The second layer is wrapped with a magnetic substance (usually Fe3O4).
The outermost layer is a polymer modified by functional groups (such as carboxyl-COOH, hydroxyl-OH), which can be combined with nucleic acid.
Particle size: different sizes of magnetic beads have obvious suspension differences. The smaller the size of suspension, the better, but the magnetic response will be weakened. The smaller the size, the better the suspension, but the magnetic response will be weakened. Generally, for small samples with low nucleic acid content, it is better to use magnetic beads with good suspension.
Surface modification (functional group): -OH/-COOH/-NH4/Protein
Difference in use (environment of action): both -OH and -COOH magnetic beads can adsorb nucleic acids effectively. Generally speaking, beads with hydroxyl are relatively better for nucleic acid adsorption in chaotropic salt system; beads with carboxyl function group are relatively better for DNA and RNA adsorption in PEG system.
Magnetic beads Buffer: generally organic solvents such as polyethylene glycol (PEG).
3. Principle of magnetic bead method
SPRI (Solid Phase Reverse Immobilization) is that paramagnetic beads can selectively bind to nucleic acids by type and size, and can be used to isolate, purify and clean up high purity nucleic acids. This technology can be applied to next generation sequencing (NGS), Sanger sequencing, qPCR, ddPCR and microarrays, etc.

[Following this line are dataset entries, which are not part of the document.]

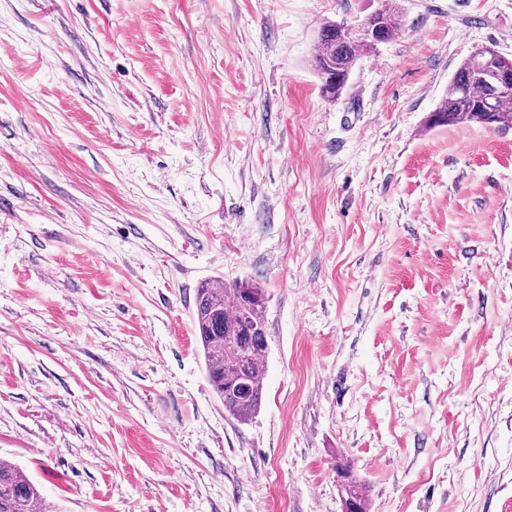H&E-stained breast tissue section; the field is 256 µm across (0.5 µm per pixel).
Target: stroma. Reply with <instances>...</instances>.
I'll return each instance as SVG.
<instances>
[{"mask_svg":"<svg viewBox=\"0 0 512 512\" xmlns=\"http://www.w3.org/2000/svg\"><path fill=\"white\" fill-rule=\"evenodd\" d=\"M0 0V458L60 512H512V130L433 126L512 0ZM266 294L224 411L202 282ZM379 33L378 44L388 42L395 38L401 31L402 19L398 7L391 3L389 6L381 7L374 11L366 19ZM345 25V22H324L314 45V68L321 80L320 92L328 100L338 99L357 60L376 48L360 38L342 37Z\"/></svg>","mask_w":512,"mask_h":512,"instance_id":"35a3bbf8","label":"stroma"}]
</instances>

Based on SPRI technology, in the magnetic bead method reaction system, nucleic acid molecules (DNA & RNA) will be compressed from linear to spherical shape. DNA will undergo dramatic changes in DNA molecular conformation promoted by NaCl or MgCl2 in the presence of certain concentration of PEG. A large number of negatively charged phosphate groups on the phosphate backbone will bind to the negatively charged carboxyl magnetic beads on the surface. This interaction between negative and negative charges is currently thought to be due to the action of positively charged salt ions (e.g., Na+). The negatively charged phosphate group forms an "anion-cation-anion" salt bridge structure with the carboxyl group through the dissociated salt ion (e.g. Na+), so that DNA is specifically adsorbed to the surface of the carboxyl beads. When the reaction buffer is discarded, the addition of water molecule rapidly and fully hydrates the nucleic acid molecules and releases the ionic interaction between the three, allowing the purification of the nucleic acid molecules adsorbed to the magnetic beads. Using the magnetic properties of the magnetic beads, DNA fragments can be collected and eluted by an applied magnetic field.
- The longer the DNA molecule, the more negatively charged phosphate groups are exposed on its surface, the more negatively charged the whole molecule is, and it is easier to be adsorbed onto the surface of the magnetic beads so only lower concentrations of PEG and NaCl are required for recovery.
- The shorter the DNA molecule is, the higher the concentration of PEG and NaCl is needed to destroy the hydrated layer on its surface more thoroughly and expose enough negatively charged phosphate groups to be adsorbed and recovered by the magnetic beads. (i.e. the smaller the recovered DNA fragment, the higher the concentration of PEG and NaCl that needs to be added and the larger the volume of magnetic beads.)